The BBC asked him to make a travel documentary and this was the start of his subsequent wide-ranging and often extremely hazardous expeditions. His method is unusual: he takes only a small team, usually two people one of whom operates the camera, and he relies on local guides and interpreters. Among many terrifying episodes I'd single out his trip to Mogadishu, the capital of Somalia, where he needed to be protected by a band of heavily armed mercenaries. Not surprisingly, Reeves felt a huge sense of relief when he took off from Mogadishu.
It seemed we had been lucky. Other foreigners visiting Mogadishu around the same time were kidnapped. Tragically just a few months after we left a brave and much loved BBC producer called Kate Peyton was shot in the back while standing outside a guesthouse in Mogadishu, only hours after arriving in Somalia. She died from internal bleeding after being taken to a local hospital.It's evident that the main reason Reeve has succeeded as a traveller and presenter is that he genuinely respects and cares about the people he meets.
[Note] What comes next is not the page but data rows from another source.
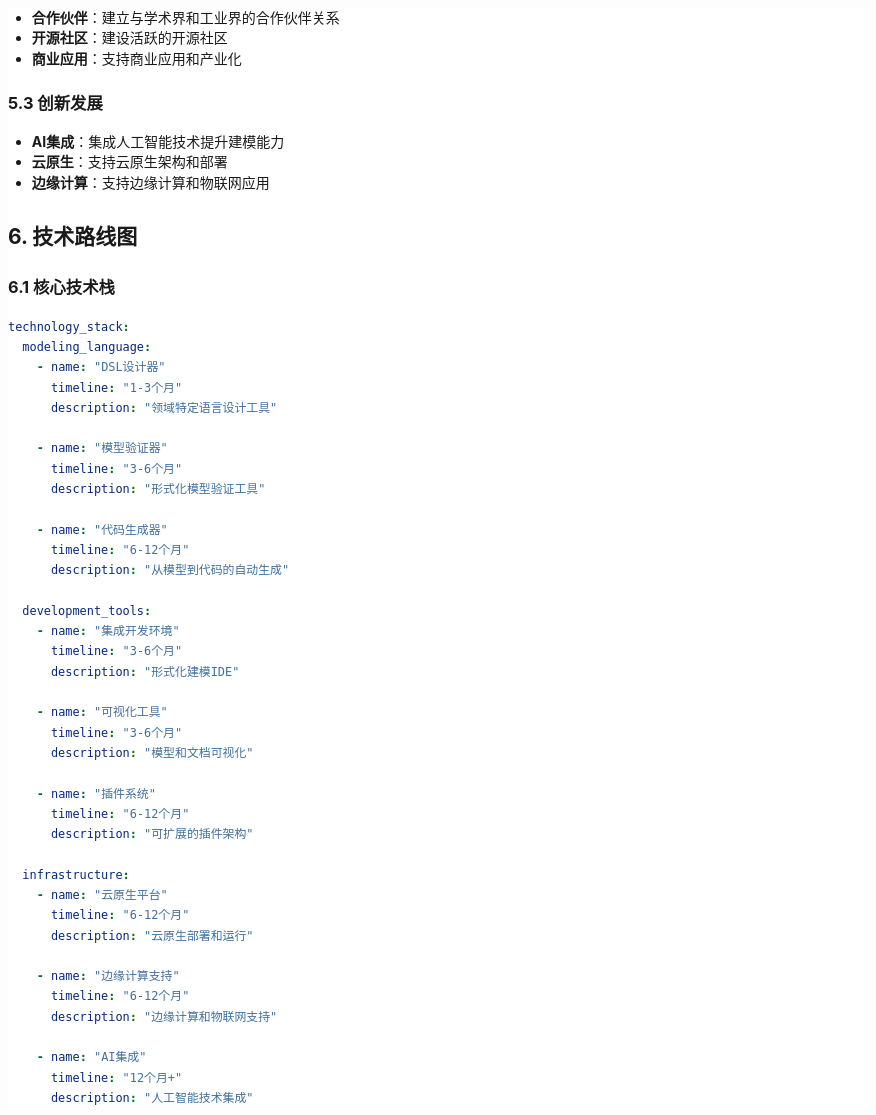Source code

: - **合作伙伴**：建立与学术界和工业界的合作伙伴关系
- **开源社区**：建设活跃的开源社区
- **商业应用**：支持商业应用和产业化

### 5.3 创新发展

- **AI集成**：集成人工智能技术提升建模能力
- **云原生**：支持云原生架构和部署
- **边缘计算**：支持边缘计算和物联网应用

## 6. 技术路线图

### 6.1 核心技术栈

```yaml
technology_stack:
  modeling_language:
    - name: "DSL设计器"
      timeline: "1-3个月"
      description: "领域特定语言设计工具"
      
    - name: "模型验证器"
      timeline: "3-6个月"
      description: "形式化模型验证工具"
      
    - name: "代码生成器"
      timeline: "6-12个月"
      description: "从模型到代码的自动生成"
  
  development_tools:
    - name: "集成开发环境"
      timeline: "3-6个月"
      description: "形式化建模IDE"
      
    - name: "可视化工具"
      timeline: "3-6个月"
      description: "模型和文档可视化"
      
    - name: "插件系统"
      timeline: "6-12个月"
      description: "可扩展的插件架构"
  
  infrastructure:
    - name: "云原生平台"
      timeline: "6-12个月"
      description: "云原生部署和运行"
      
    - name: "边缘计算支持"
      timeline: "6-12个月"
      description: "边缘计算和物联网支持"
      
    - name: "AI集成"
      timeline: "12个月+"
      description: "人工智能技术集成"
```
There are innumerable instances of this throughout but probably the most impressive is his encounter with a young Somali woman called Fatima, which he describes in his final chapter.
Fatima was aged twenty-three and had lived for seventeen of those years in a refugee camp in Uganda. She spoke good English and was calm, assured and gentle. "She appeared to be so worldly it was hard to believe she had never lived anywhere but this desert camp."
Meeting Fatima had a profound effect on Reeve.
Before we met I had felt the compelling joy of travel, but Fatima was tangible proof that travel was still an extraordinary luxury, and an intense privilege. … In that moment I knew I never wanted to stop travelling, and discovering.The lines I've just quoted were written a couple of years before the Covid-19 pandemic transformed all our lives, and no doubt particularly Reeve's, which gives them a strange poignancy. We are all being compelled to taste something of Fatima's restriction on movement, at least for a time.